Guşgalü Ahmet vardı ya ona ilişkin, bu siteye katkısı olan teşekkürler, yüreğinize sağlık
Eskiler bilir, dedem biraz şakacıydı, onun muhtar olduğu dönemde köylünün nufus defterinin arka sayfasına KILIBIK mühürü bastığını belki sizde duymuşsunuzdur,
Hani şu 70 li yıllarda okul çocuklarının yürüyüşlerinde en arka sıraya giren yaşlı adam.
Ben torunuydum ama okul önlüğümle olduğumda benide tanımazdı, hep gördüğünde sende namus var mı? diye sorardı. Ne diyeceğimi bilemezdim, beni tanımamamasına mı yanarsın yoksa namusun 7 yaşındaki çocuga ne ifade ettiğini bilememeye mi. Çocukları halka yapıp SARI-KIZ şarkısıyla oynatırdı.
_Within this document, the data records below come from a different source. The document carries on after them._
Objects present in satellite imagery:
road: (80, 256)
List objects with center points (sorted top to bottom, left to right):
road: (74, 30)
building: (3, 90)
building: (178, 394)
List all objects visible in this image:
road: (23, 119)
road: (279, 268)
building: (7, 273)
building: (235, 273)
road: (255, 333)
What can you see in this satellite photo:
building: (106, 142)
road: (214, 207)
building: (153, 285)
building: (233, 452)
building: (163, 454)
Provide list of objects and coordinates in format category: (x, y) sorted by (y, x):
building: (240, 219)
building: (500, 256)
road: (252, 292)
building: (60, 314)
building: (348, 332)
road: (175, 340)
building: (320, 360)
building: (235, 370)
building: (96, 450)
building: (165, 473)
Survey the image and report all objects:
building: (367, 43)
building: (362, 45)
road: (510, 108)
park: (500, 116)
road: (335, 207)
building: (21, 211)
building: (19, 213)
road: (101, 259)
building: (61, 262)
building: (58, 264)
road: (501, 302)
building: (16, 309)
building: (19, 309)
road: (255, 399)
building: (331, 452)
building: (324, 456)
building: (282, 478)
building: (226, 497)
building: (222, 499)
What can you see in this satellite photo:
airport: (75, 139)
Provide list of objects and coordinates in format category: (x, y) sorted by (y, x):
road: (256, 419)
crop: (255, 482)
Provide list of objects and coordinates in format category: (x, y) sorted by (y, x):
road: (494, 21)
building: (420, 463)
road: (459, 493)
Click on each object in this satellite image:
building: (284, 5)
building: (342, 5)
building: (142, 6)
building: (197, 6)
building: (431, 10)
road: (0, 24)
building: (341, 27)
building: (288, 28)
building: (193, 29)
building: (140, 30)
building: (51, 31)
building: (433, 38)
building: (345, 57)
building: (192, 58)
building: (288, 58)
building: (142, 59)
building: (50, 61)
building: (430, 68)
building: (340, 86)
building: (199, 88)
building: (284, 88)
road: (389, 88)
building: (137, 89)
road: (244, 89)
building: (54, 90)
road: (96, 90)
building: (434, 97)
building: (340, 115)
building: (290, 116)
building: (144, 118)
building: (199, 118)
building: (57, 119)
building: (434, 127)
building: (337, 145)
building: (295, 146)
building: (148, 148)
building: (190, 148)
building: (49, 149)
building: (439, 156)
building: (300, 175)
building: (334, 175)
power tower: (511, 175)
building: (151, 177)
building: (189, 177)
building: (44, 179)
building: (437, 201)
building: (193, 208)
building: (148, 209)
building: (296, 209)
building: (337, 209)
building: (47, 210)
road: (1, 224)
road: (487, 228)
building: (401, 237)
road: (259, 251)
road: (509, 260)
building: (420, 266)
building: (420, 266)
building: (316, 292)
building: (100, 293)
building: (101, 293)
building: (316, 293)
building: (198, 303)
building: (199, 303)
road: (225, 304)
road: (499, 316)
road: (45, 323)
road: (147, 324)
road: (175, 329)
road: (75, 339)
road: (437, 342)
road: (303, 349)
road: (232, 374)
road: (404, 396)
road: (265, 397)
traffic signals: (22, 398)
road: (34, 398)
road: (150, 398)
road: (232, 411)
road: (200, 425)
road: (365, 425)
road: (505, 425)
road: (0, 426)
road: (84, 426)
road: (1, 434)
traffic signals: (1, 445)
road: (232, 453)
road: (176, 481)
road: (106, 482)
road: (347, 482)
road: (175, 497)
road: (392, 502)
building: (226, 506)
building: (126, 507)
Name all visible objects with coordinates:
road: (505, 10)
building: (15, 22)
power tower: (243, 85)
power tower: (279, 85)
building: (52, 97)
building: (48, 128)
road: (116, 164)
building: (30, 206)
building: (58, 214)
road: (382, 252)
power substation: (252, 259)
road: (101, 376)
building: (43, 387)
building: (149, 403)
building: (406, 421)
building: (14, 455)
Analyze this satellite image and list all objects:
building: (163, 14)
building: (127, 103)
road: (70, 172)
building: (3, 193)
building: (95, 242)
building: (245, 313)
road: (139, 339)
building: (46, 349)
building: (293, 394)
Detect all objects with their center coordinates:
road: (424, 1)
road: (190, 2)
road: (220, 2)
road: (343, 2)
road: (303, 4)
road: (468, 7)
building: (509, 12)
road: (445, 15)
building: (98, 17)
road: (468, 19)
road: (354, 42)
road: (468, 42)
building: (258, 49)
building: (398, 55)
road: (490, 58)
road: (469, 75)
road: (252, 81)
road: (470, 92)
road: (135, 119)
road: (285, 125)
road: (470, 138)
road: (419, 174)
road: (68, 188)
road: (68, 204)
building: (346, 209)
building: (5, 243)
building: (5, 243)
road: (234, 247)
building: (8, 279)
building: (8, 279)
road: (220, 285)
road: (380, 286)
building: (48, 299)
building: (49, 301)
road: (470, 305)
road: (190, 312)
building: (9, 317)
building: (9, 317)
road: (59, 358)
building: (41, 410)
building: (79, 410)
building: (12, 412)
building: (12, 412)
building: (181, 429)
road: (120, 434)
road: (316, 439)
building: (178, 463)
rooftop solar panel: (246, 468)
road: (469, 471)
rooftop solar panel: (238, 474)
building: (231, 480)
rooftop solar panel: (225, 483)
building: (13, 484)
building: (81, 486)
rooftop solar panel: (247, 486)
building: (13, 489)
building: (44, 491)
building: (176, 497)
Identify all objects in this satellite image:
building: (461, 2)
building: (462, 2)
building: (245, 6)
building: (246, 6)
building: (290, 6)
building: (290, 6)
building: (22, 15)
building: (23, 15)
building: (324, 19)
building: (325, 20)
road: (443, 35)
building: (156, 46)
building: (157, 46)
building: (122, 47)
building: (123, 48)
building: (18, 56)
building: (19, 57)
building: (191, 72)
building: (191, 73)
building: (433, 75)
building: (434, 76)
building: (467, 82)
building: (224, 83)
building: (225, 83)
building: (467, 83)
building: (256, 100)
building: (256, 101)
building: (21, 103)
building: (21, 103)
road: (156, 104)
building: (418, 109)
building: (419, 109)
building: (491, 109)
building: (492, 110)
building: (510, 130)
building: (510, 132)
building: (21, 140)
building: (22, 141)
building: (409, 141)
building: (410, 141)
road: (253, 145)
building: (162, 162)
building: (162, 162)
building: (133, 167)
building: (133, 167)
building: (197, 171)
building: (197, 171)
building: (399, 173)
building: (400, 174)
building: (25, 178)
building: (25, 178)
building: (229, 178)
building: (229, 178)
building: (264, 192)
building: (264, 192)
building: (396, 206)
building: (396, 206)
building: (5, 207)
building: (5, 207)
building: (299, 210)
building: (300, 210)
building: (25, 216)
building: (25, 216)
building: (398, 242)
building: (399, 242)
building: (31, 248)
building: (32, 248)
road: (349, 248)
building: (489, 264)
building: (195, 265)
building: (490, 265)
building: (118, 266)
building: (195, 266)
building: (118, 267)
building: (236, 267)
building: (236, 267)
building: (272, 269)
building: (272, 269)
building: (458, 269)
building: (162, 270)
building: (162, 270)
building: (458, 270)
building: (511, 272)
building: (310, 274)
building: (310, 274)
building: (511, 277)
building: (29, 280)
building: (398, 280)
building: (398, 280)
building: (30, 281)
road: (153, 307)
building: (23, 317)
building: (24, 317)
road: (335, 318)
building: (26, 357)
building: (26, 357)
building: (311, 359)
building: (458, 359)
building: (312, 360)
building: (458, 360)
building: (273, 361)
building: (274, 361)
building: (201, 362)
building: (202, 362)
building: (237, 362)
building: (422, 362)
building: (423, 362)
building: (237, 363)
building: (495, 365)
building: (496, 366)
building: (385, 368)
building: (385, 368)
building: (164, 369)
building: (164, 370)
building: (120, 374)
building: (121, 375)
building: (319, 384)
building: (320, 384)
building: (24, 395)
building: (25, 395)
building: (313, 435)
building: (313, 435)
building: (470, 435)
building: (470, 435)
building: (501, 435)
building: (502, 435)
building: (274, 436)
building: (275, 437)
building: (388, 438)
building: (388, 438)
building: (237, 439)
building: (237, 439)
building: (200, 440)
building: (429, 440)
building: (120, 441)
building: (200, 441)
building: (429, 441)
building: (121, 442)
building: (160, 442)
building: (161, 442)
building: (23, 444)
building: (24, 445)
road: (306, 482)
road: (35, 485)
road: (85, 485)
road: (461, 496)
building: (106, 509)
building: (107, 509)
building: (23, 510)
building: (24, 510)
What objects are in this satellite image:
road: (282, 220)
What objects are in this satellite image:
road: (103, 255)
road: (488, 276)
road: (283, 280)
Bir anısı Mustafa emmi ile, hani şu Celal emminin babası, ufak tefek bir adam, yahu dahada bilemediysen, Güllü yengenin beyi. Ha işte o Aşağı mahallede Guşkayaluların Ahmet in evinin arkasında şimdi biraz bakımsız kuçük evde oturan aile. O zamanlar boğaz, mezarlığın altı su ve kışın ördeklerin uğradığı yerde Mustafa emmi her akşam pusuda ördek bekliyor. Ördekler akşam ezanında gelirler su kıyısına konarlar, Mustafa emmi onların peşinde, Dedem o zamanlar genç köyün muhtarı, Mustafa emmi nin bu durumunu öğreniyor. Akşam ezanla birlikte salacın yanına usulca gidiyor. Bir taşa bir bir çul bağlıyor ve boğazın ortasına doğru havadan atıyor. Bunu gören Mustafa emmi ördek diye tüfeği ateşliyor, Tabi çul suda gözükünce Mustafa emmi atlıyor suya gidip ördeği alacak, suyun içinde bunun çul olduğunu anlayınca söyledikleri, söyleecekleri malüm, dedem kaçmış tabi.
Gençler bunu yadırgamasınlar, ben çok yaşlıda değilim ama bizim zamanımızda TV yoktu bu hikayelerle büyüdük, Geçmiş büyüklerimize Rahmet ve Saygı ile….
Eğer yolunuz düşerse, Trabzon KTÜ de üç Bafralı hoca var, biri Şeyhulaş tan, kolay bulursunuz.